1
bugün bir müşterimle dertleşirken dedim kitapçının adını değiştireceğim bilader. şaşırdı, sordu soruşturdu. dedim artık hüzün olmasın kitapçıda. üzüldü, şaşırdı, bir daha şaşırdı. ve kitapçının hüznü giderse ne kalır geriye diye ıslak gözlerle bana baktı.

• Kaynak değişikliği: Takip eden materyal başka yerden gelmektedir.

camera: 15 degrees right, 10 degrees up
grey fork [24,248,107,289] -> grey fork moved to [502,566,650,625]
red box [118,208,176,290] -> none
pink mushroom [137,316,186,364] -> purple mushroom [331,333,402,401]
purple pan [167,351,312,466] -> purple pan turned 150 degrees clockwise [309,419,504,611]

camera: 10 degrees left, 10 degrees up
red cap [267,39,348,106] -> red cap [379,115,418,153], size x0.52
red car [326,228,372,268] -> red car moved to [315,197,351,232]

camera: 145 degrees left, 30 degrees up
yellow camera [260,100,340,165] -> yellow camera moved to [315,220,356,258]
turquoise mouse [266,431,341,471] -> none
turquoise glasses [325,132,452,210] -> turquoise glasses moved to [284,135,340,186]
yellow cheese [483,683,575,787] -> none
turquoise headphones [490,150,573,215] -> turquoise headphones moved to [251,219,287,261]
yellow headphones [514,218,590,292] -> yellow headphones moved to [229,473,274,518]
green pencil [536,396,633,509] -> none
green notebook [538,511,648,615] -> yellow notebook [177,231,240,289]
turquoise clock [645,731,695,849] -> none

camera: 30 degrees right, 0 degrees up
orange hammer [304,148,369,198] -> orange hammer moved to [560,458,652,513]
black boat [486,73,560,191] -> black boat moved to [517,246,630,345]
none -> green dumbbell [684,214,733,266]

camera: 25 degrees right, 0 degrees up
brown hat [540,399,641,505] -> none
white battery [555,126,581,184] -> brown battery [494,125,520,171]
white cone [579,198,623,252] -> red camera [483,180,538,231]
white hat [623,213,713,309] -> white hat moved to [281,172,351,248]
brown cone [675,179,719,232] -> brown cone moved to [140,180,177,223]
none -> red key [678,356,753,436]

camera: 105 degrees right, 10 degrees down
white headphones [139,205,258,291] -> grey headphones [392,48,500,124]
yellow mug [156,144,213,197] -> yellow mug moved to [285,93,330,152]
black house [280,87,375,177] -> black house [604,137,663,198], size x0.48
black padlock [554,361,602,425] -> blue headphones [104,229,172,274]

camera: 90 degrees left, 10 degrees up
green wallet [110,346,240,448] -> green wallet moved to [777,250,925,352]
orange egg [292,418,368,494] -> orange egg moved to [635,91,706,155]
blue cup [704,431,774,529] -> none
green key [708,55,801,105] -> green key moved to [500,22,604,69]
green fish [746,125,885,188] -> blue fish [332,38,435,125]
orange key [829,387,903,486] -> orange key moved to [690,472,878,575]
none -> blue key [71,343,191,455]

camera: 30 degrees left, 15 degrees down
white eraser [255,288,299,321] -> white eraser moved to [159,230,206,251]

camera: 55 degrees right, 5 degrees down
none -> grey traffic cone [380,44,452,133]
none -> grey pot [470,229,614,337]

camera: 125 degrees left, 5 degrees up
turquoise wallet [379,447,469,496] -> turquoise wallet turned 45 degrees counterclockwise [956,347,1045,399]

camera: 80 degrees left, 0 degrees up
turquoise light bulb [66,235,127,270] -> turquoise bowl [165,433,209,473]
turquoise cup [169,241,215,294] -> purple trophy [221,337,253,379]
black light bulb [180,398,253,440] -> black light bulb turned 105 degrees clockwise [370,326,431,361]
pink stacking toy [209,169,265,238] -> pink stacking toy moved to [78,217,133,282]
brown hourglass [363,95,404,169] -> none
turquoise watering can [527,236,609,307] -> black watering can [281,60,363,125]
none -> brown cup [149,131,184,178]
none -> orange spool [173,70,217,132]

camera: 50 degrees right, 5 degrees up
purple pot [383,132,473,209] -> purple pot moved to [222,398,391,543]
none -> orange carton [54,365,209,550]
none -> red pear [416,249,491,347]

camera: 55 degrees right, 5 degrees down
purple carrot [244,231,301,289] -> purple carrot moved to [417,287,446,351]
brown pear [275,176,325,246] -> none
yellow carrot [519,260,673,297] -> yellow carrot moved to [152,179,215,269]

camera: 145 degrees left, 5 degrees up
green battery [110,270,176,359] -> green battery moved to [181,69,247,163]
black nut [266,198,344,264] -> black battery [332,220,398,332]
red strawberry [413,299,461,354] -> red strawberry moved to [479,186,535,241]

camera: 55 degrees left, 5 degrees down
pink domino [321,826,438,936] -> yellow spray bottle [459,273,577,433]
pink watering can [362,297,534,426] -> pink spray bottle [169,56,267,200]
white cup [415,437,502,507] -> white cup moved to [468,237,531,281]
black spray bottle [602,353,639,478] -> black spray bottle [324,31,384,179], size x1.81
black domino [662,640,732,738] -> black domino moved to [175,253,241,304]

tabi kolay değil, yıllanmış bir ilişkimiz var, kaç kitap tavsiye etmişim kim bilir, kaç güzel kitap vermişim herife. o acılı bakışları unutmayacağım. ancak karar bu, alındı mı olacak. ama avutsun diye kendini gerçeği açıkladım sevgili müşterime; "hüzün bu tabelada olmasa da hep içimde yaşayacak..." bunun üzerine derin bir soluk aldı müştericiğim. dedi ki "mirim çok yaşa..." sırtıma dostça dokundu ve gülümseyerek huzur bulmuş bir şekilde müsademi istedi. pek az bilinen ama pek güzel olan bir kitapla yanımdan ayrıldı. hüzünle baktım arkasından ama sonra silkindim. "hüzün, sadece içimde yaşayacak..." dedim.